3. Haftung für Vermächtnisse und Auflagen

Die Haftung des Erben für Vermächtnisse und Auflagen beschränkt sich auf den jeweiligen Erbteil, soweit die Belastungen unterschiedlich verteilt sind. Das heißt: Ist nur der angewachsene Teil mit einem Vermächtnis belastet, haftet der Erbe auch nur mit diesem Teil. Das gilt auch umgekehrt.

4. Ausgleichungspflicht unter Abkömmlingen

Ein weiterer wichtiger Punkt betrifft die sogenannte Ausgleichungspflicht. Sie spielt eine Rolle, wenn mehrere Kinder des Erblassers als Erben eingesetzt sind und eines von ihnen beim Erbfall wegfällt. Nach dem Gesetz müssen Kinder, die zu Lebzeiten des Erblassers Zuwendungen erhalten haben, diese untereinander ausgleichen, wenn sie als Erben eingesetzt sind.

– § 2095 BGB bestimmt, dass auch für die Ausgleichungspflicht der angewachsene Erbteil als besonderer Erbteil gilt. Das bedeutet: Die Pflicht zur Ausgleichung bezieht sich nur auf den ursprünglich zugeteilten Erbteil und nicht auf den durch Anwachsung hinzugekommenen Teil.
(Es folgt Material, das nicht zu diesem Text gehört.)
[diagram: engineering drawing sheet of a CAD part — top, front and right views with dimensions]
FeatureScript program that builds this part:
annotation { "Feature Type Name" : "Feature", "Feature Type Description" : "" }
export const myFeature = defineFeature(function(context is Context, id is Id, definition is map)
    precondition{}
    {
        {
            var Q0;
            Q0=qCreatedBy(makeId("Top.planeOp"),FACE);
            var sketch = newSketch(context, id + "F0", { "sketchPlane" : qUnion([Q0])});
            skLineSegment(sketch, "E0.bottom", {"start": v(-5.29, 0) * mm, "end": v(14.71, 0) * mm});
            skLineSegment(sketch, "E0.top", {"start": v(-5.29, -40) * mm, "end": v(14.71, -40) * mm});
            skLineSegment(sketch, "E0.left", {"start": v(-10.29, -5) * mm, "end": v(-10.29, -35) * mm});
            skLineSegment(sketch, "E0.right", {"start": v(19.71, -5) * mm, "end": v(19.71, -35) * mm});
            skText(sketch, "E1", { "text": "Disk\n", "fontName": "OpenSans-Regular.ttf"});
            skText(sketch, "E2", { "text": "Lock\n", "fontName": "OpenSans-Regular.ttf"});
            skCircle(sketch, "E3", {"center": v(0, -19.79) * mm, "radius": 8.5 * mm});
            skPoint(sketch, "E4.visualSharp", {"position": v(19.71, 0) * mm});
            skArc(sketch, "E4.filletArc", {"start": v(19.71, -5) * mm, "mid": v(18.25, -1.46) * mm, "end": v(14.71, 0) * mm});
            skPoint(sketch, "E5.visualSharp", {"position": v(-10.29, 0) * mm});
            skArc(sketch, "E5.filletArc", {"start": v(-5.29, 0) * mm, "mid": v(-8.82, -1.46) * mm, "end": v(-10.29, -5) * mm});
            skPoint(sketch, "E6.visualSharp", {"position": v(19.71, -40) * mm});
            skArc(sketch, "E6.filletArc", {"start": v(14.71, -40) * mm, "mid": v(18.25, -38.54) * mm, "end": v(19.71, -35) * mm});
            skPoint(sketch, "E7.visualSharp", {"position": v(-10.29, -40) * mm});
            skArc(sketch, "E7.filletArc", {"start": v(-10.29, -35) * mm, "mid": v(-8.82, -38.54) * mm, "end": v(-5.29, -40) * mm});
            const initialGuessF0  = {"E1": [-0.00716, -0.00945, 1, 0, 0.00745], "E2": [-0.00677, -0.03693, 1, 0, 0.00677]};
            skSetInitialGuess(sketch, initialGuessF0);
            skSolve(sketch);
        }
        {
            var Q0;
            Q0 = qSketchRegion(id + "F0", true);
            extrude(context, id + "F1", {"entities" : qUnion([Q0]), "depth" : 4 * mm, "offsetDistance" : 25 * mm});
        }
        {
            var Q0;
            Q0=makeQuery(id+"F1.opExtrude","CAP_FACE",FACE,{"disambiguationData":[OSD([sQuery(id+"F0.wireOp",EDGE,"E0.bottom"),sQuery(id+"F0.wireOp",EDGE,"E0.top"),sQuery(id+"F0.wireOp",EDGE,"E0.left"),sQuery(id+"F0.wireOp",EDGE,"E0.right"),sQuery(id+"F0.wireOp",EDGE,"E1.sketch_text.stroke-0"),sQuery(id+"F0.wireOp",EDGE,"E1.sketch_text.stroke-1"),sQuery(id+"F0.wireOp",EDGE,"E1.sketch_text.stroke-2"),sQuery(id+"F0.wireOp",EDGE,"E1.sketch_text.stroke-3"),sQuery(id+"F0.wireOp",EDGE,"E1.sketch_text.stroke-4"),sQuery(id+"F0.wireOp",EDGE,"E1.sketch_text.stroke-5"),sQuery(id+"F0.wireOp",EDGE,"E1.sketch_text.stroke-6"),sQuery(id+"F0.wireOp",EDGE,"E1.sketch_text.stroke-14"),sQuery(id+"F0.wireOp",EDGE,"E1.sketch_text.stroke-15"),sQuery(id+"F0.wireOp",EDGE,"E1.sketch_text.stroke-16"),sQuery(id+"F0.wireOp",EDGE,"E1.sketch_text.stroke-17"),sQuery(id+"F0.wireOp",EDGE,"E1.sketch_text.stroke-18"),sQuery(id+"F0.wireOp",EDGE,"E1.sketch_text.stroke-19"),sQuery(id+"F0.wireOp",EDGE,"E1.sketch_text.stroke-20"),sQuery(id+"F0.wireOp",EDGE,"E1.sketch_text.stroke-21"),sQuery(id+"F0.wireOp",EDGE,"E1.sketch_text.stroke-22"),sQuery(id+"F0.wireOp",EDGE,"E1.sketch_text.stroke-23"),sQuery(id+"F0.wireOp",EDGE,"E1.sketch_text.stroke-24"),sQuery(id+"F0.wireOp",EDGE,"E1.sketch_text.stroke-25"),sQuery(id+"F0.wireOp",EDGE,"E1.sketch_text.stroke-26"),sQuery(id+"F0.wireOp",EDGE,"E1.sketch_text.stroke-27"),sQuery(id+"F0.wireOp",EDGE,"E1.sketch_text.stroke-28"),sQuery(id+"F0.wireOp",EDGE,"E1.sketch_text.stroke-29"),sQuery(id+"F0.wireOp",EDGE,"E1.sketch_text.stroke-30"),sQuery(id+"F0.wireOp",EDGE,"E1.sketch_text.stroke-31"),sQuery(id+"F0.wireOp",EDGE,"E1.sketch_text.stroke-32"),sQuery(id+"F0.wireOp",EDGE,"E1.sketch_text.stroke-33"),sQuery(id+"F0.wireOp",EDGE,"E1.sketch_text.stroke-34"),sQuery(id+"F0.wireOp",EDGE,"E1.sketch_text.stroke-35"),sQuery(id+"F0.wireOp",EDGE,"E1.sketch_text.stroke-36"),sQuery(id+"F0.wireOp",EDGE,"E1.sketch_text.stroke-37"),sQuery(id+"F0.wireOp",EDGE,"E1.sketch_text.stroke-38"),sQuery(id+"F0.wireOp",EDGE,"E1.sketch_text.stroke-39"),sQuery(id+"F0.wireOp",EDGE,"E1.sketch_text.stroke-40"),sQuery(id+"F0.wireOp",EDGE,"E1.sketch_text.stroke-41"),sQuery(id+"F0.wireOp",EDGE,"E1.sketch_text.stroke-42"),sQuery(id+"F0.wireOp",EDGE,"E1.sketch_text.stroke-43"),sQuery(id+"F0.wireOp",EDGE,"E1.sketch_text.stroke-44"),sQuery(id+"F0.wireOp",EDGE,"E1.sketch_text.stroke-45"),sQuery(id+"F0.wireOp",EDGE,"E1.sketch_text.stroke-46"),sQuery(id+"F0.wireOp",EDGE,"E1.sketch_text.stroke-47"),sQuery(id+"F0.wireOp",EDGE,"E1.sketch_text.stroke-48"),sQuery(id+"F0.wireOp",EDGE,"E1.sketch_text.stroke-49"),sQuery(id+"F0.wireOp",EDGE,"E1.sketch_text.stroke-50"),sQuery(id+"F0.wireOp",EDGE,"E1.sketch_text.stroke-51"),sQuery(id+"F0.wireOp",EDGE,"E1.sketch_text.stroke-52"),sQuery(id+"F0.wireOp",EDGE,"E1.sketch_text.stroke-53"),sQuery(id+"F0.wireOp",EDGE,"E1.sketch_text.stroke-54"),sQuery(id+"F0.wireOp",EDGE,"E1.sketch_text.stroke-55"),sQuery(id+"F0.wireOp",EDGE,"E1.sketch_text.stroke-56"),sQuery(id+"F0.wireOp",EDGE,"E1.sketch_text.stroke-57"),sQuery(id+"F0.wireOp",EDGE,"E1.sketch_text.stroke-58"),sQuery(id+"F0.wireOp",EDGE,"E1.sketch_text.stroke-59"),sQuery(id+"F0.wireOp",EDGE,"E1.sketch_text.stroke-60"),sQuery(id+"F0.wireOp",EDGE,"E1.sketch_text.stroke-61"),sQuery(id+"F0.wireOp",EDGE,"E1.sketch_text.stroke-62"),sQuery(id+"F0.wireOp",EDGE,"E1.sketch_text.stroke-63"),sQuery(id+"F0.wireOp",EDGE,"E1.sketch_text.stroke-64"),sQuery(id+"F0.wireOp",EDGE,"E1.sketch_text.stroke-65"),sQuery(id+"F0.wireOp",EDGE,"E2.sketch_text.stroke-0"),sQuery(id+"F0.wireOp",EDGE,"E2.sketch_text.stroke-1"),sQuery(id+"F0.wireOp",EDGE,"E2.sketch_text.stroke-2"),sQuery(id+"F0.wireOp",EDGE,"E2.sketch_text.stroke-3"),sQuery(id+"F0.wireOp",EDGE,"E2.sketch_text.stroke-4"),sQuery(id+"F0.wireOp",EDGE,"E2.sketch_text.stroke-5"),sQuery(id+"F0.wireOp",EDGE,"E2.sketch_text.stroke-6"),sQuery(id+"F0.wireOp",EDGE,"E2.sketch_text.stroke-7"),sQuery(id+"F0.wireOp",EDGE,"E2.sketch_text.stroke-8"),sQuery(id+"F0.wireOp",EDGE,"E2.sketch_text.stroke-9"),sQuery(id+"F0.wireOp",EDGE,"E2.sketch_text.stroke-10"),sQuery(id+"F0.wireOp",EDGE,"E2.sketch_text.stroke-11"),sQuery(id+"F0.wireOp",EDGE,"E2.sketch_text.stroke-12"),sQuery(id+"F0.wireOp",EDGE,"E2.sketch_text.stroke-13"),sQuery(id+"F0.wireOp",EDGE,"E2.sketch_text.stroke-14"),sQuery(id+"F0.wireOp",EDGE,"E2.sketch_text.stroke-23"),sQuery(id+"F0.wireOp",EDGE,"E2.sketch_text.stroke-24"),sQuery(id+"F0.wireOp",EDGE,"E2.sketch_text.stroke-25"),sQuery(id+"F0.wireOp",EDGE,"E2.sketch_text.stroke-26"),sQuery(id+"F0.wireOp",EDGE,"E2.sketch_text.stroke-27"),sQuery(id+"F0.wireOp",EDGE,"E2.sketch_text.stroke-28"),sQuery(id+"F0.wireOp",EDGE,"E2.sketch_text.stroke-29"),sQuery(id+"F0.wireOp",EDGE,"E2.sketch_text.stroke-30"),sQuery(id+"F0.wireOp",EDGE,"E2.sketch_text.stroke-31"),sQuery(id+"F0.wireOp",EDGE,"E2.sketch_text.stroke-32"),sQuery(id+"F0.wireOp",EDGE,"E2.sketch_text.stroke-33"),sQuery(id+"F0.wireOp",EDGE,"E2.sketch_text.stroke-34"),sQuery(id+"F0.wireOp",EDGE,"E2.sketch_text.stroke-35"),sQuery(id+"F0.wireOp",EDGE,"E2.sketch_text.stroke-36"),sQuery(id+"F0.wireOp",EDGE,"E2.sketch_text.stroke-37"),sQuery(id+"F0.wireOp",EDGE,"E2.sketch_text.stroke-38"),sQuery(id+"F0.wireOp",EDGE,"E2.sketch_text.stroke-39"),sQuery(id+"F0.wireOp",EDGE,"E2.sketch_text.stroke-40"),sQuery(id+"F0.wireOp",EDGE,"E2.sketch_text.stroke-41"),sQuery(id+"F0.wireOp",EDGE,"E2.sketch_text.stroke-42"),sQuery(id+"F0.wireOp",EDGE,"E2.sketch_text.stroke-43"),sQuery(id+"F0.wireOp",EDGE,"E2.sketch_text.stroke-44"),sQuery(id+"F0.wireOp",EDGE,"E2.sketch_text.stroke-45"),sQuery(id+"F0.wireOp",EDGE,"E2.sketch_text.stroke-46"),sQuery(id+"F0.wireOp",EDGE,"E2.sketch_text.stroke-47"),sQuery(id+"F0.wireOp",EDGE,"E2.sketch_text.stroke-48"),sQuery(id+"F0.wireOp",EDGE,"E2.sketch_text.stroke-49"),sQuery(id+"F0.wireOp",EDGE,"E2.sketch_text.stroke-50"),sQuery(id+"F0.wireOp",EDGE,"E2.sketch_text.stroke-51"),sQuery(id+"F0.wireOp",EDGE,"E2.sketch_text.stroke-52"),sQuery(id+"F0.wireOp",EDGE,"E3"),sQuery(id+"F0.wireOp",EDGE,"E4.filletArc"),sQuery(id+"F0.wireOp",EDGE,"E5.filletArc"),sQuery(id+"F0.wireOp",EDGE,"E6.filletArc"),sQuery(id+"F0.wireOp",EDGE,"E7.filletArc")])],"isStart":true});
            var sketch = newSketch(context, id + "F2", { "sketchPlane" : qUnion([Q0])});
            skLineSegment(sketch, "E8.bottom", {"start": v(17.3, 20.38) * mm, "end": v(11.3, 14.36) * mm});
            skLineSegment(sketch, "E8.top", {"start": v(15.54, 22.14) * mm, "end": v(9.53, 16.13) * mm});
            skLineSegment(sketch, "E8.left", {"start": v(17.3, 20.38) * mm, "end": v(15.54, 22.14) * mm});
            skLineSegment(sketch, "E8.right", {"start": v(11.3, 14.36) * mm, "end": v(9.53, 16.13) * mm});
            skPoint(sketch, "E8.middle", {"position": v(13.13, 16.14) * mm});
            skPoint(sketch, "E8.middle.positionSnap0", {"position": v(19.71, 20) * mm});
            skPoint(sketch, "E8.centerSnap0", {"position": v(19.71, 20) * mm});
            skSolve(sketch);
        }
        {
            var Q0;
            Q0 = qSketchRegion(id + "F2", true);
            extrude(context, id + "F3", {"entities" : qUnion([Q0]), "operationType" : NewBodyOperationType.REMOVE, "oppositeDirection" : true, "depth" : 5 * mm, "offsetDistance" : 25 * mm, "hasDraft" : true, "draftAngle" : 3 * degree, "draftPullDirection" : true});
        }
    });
Die Ausgleichungspflicht wird also nicht auf den gesamten, nun größeren Erbteil ausgedehnt.

5. Dispositiver Charakter der Vorschrift

§ 2095 BGB ist nicht zwingend. Der Erblasser kann im Testament ausdrücklich etwas anderes bestimmen. Er kann zum Beispiel anordnen, dass ein Vermächtnis aus dem gesamten Erbteil zu erfüllen ist, also auch aus dem angewachsenen Teil. Nur soweit der Erblasser keine abweichende Regelung getroffen hat, gilt die gesetzliche Regelung des § 2095 BGB.

6. Pflichtteilsrechtliche Auswirkungen

Auch im Pflichtteilsrecht wirkt sich die Fiktion des besonderen Erbteils aus. Der Erbe kann die Pflichtteilslast, die auf einem Vermächtnis oder einer Auflage liegt, getrennt für jeden Teil auf den Vermächtnisnehmer abwälzen. Das heißt: Die Belastung durch den Pflichtteil wird nur auf den beschwerten Erbteil angerechnet.
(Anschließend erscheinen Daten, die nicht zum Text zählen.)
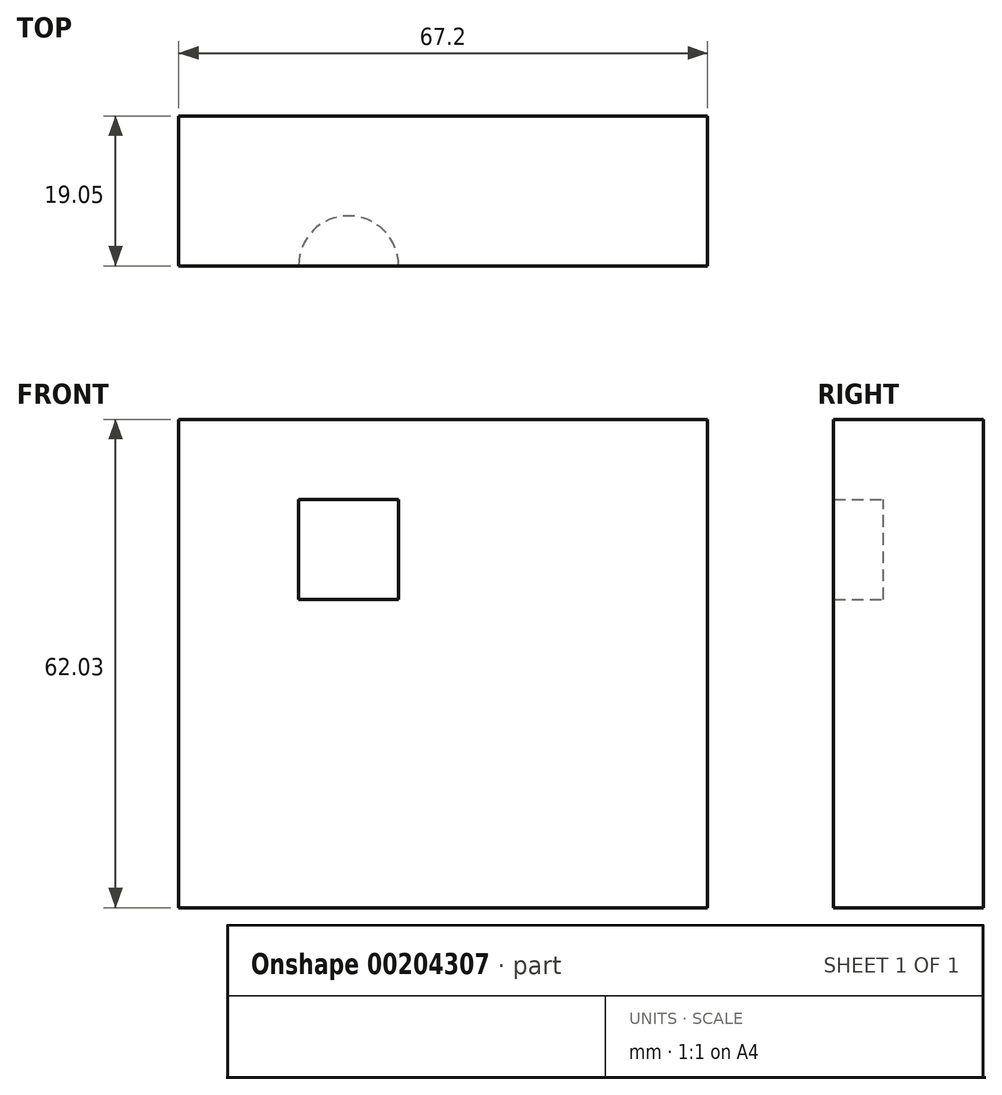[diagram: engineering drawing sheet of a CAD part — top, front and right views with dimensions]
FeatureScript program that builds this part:
annotation { "Feature Type Name" : "Feature", "Feature Type Description" : "" }
export const myFeature = defineFeature(function(context is Context, id is Id, definition is map)
    precondition{}
    {
        {
            var Q0;
            Q0=qCreatedBy(makeId("Front.planeOp"),FACE);
            var sketch = newSketch(context, id + "F2", { "sketchPlane" : qUnion([Q0])});
            skLineSegment(sketch, "E0.bottom", {"start": v(-30.84, 20.85) * mm, "end": v(36.36, 20.85) * mm});
            skLineSegment(sketch, "E0.top", {"start": v(-30.84, -41.18) * mm, "end": v(36.36, -41.18) * mm});
            skLineSegment(sketch, "E0.left", {"start": v(-30.84, 20.85) * mm, "end": v(-30.84, -41.18) * mm});
            skLineSegment(sketch, "E0.right", {"start": v(36.36, 20.85) * mm, "end": v(36.36, -41.18) * mm});
            skSolve(sketch);
        }
        {
            var Q0;
            Q0=makeQuery(id+"F2.imprint","IMPRINT",FACE,{"disambiguationData":[TD([[makeQuery(id+"F2.imprint","IMPRINT",EDGE,{"derivedFrom":sQuery(id+"F2.wireOp",EDGE,"E0.bottom")}),-1.0]])]});
            extrude(context, id + "F0", {"entities" : qUnion([Q0]), "depth" : 19.05 * mm});
        }
        {
            var Q0;
            Q0=makeQuery(id+"F0.opExtrude","CAP_FACE",FACE,{"disambiguationData":[OSD([sQuery(id+"F2.wireOp",EDGE,"E0.bottom"),sQuery(id+"F2.wireOp",EDGE,"E0.top"),sQuery(id+"F2.wireOp",EDGE,"E0.left"),sQuery(id+"F2.wireOp",EDGE,"E0.right")])],"isStart":false});
            var sketch = newSketch(context, id + "F1", { "sketchPlane" : qUnion([Q0])});
            skLineSegment(sketch, "E1.bottom", {"start": v(-9.25, -2.01) * mm, "end": v(-15.6, -2.01) * mm});
            skLineSegment(sketch, "E1.top", {"start": v(-9.25, 10.69) * mm, "end": v(-15.6, 10.69) * mm});
            skLineSegment(sketch, "E1.left", {"start": v(-9.25, -2.01) * mm, "end": v(-9.25, 10.69) * mm});
            skLineSegment(sketch, "E1.right", {"start": v(-15.6, -2.01) * mm, "end": v(-15.6, 10.69) * mm});
            skLineSegment(sketch, "E2", {"start": v(-15.6, 8.63) * mm, "end": v(-30.84, 8.63) * mm});
            skLineSegment(sketch, "E3", {"start": v(-12.43, 10.69) * mm, "end": v(-12.43, 20.85) * mm});
            skSolve(sketch);
        }
        {
            var Q0;
            {var subQ5=sQuery(id+"F1.wireOp",EDGE,"E1.bottom");Q0=makeQuery(id+"F1.imprint","IMPRINT",FACE,{"disambiguationData":[TD([[makeQuery(id+"F1.imprint","IMPRINT",EDGE,{"derivedFrom":subQ5}),-1.0]])]});}
            var Q1;
            Q1=sQuery(id+"F1.wireOp",EDGE,"E1.left");
            revolve(context, id + "F3", {"operationType" : NewBodyOperationType.REMOVE, "entities" : qUnion([Q0]), "axis" : qUnion([Q1]), "revolveType" : RevolveType.ONE_DIRECTION, "oppositeDirection" : true, "angle" : 180 * degree});
        }
    });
Zusammenfassung und Beispiele

Stellen wir uns vor, ein Vater setzt in seinem Testament seine beiden Kinder, Anna und Ben, zu je 50 % als Erben ein. Ben ist mit einem Vermächtnis belastet: Er soll dem Nachbarn ein Auto aus dem Nachlass geben. Ben verstirbt vor dem Vater. Nun wächst Annas Erbteil auf 100 % an. Nach § 2095 BGB muss Anna das Vermächtnis (das Auto) nur aus dem ursprünglich auf Ben entfallenden Erbteil (also 50 % des Nachlasses) herausgeben. Ist dieser Teil erschöpft, muss sie nicht aus ihrem eigenen, ursprünglich zugeteilten Erbteil leisten.
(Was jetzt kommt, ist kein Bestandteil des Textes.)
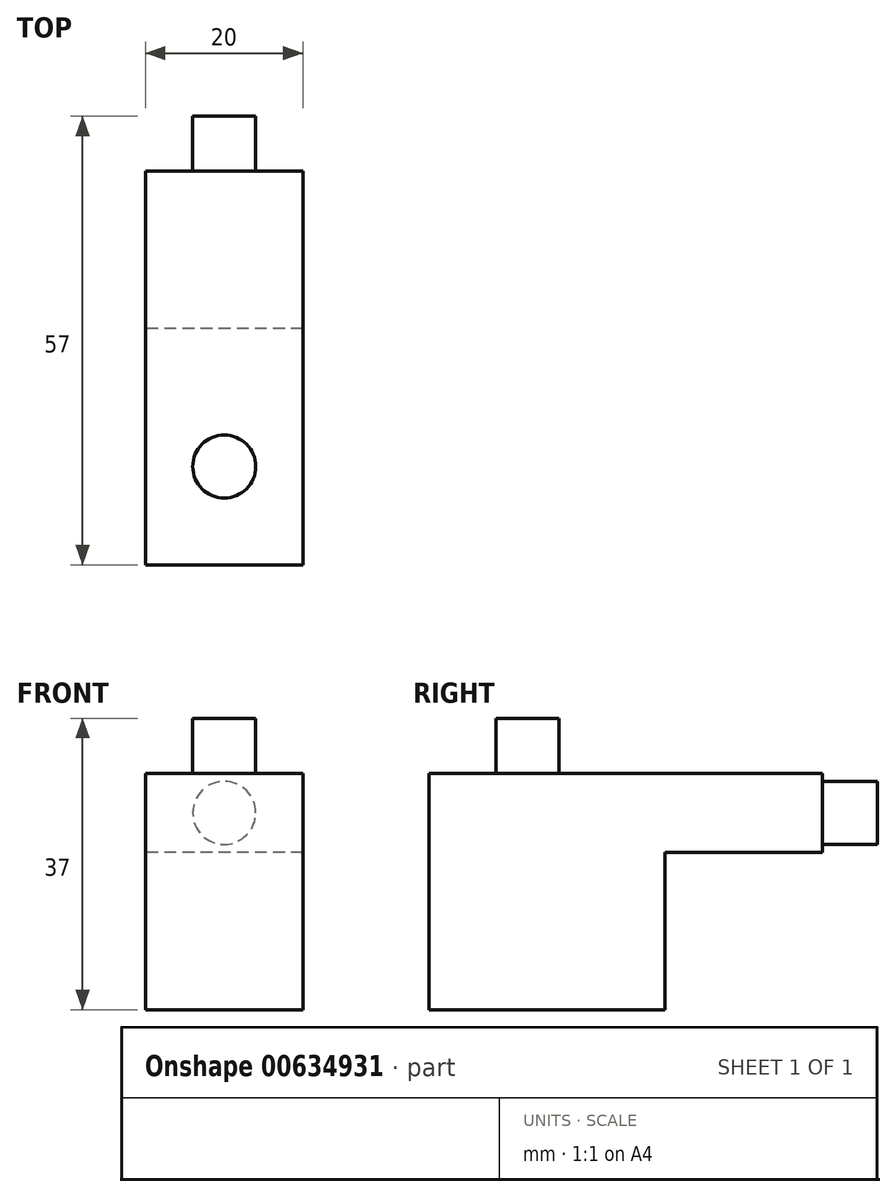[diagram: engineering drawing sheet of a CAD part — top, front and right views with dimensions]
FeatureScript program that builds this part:
annotation { "Feature Type Name" : "Feature", "Feature Type Description" : "" }
export const myFeature = defineFeature(function(context is Context, id is Id, definition is map)
    precondition{}
    {
        {
            var Q0;
            Q0=qCreatedBy(makeId("Right.planeOp"),FACE);
            var sketch = newSketch(context, id + "F0", { "sketchPlane" : qUnion([Q0])});
            skLineSegment(sketch, "E0", {"start": v(0, 0) * mm, "end": v(0, 30) * mm});
            skLineSegment(sketch, "E1", {"start": v(0, 30) * mm, "end": v(50, 30) * mm});
            skLineSegment(sketch, "E2", {"start": v(50, 30) * mm, "end": v(50, 20) * mm});
            skLineSegment(sketch, "E3", {"start": v(50, 20) * mm, "end": v(30, 20) * mm});
            skLineSegment(sketch, "E4", {"start": v(30, 20) * mm, "end": v(30, 0) * mm});
            skLineSegment(sketch, "E5", {"start": v(30, 0) * mm, "end": v(0, 0) * mm});
            skSolve(sketch);
        }
        {
            var Q0;
            Q0 = qSketchRegion(id + "F0", true);
            extrude(context, id + "F1", {"entities" : qUnion([Q0]), "depth" : 20 * mm, "offsetDistance" : 25 * mm});
        }
        {
            var Q0;
            Q0=makeQuery(id+"F1.opExtrude","SWEPT_FACE",FACE,{"disambiguationData":[OSD([sQuery(id+"F0.wireOp",EDGE,"E2")])]});
            var sketch = newSketch(context, id + "F2", { "sketchPlane" : qUnion([Q0])});
            skLineSegment(sketch, "E6", {"start": v(-20, 20) * mm, "end": v(0, 30) * mm, "construction": true});
            skCircle(sketch, "E7", {"center": v(-10, 25) * mm, "radius": 4 * mm});
            skSolve(sketch);
        }
        {
            var Q0;
            Q0=makeQuery(id+"F2.imprint","IMPRINT",FACE,{"disambiguationData":[TD([[makeQuery(id+"F2.imprint","IMPRINT",EDGE,{"derivedFrom":sQuery(id+"F2.wireOp",EDGE,"E7")}),1.0]])]});
            extrude(context, id + "F3", {"entities" : qUnion([Q0]), "operationType" : NewBodyOperationType.ADD, "depth" : 7 * mm, "offsetDistance" : 25 * mm});
        }
        {
            var Q0;
            Q0=makeQuery(id+"F1.opExtrude","SWEPT_FACE",FACE,{"disambiguationData":[OSD([sQuery(id+"F0.wireOp",EDGE,"E1")])]});
            var sketch = newSketch(context, id + "F4", { "sketchPlane" : qUnion([Q0])});
            skLineSegment(sketch, "E8", {"start": v(0, 0) * mm, "end": v(20, 25) * mm, "construction": true});
            skCircle(sketch, "E9", {"center": v(10, 12.5) * mm, "radius": 4 * mm});
            skSolve(sketch);
        }
        {
            var Q0;
            Q0=makeQuery(id+"F4.imprint","IMPRINT",FACE,{"disambiguationData":[TD([[makeQuery(id+"F4.imprint","IMPRINT",EDGE,{"derivedFrom":sQuery(id+"F4.wireOp",EDGE,"E9")}),1.0]])]});
            extrude(context, id + "F5", {"entities" : qUnion([Q0]), "operationType" : NewBodyOperationType.ADD, "depth" : 7 * mm, "offsetDistance" : 25 * mm});
        }
    });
Hätte der Vater im Testament ausdrücklich bestimmt, dass das Vermächtnis aus dem gesamten Nachlass zu erfüllen ist, müsste Anna das Auto auch aus ihrem eigenen Erbteil herausgeben.

Fazit

§ 2095 BGB schützt Erben davor, durch die Anwachsung eines Erbteils schlechter gestellt zu werden, insbesondere wenn auf dem angewachsenen Teil Vermächtnisse oder Auflagen lasten. Er sorgt dafür, dass Verpflichtungen, die eigentlich nur einen bestimmten Erbteil betreffen, auch nur aus diesem Teil erfüllt werden müssen. Gleichzeitig verhindert die Vorschrift, dass Vermächtnisnehmer oder Begünstigte einer Auflage durch die Anwachsung besser gestellt werden, als es dem Willen des Erblassers entspricht. Die Regelung ist flexibel: Der Erblasser kann im Testament abweichende Anordnungen treffen. Das Gesetz sorgt so für einen gerechten Ausgleich zwischen den Interessen der Erben und der weiteren Begünstigten.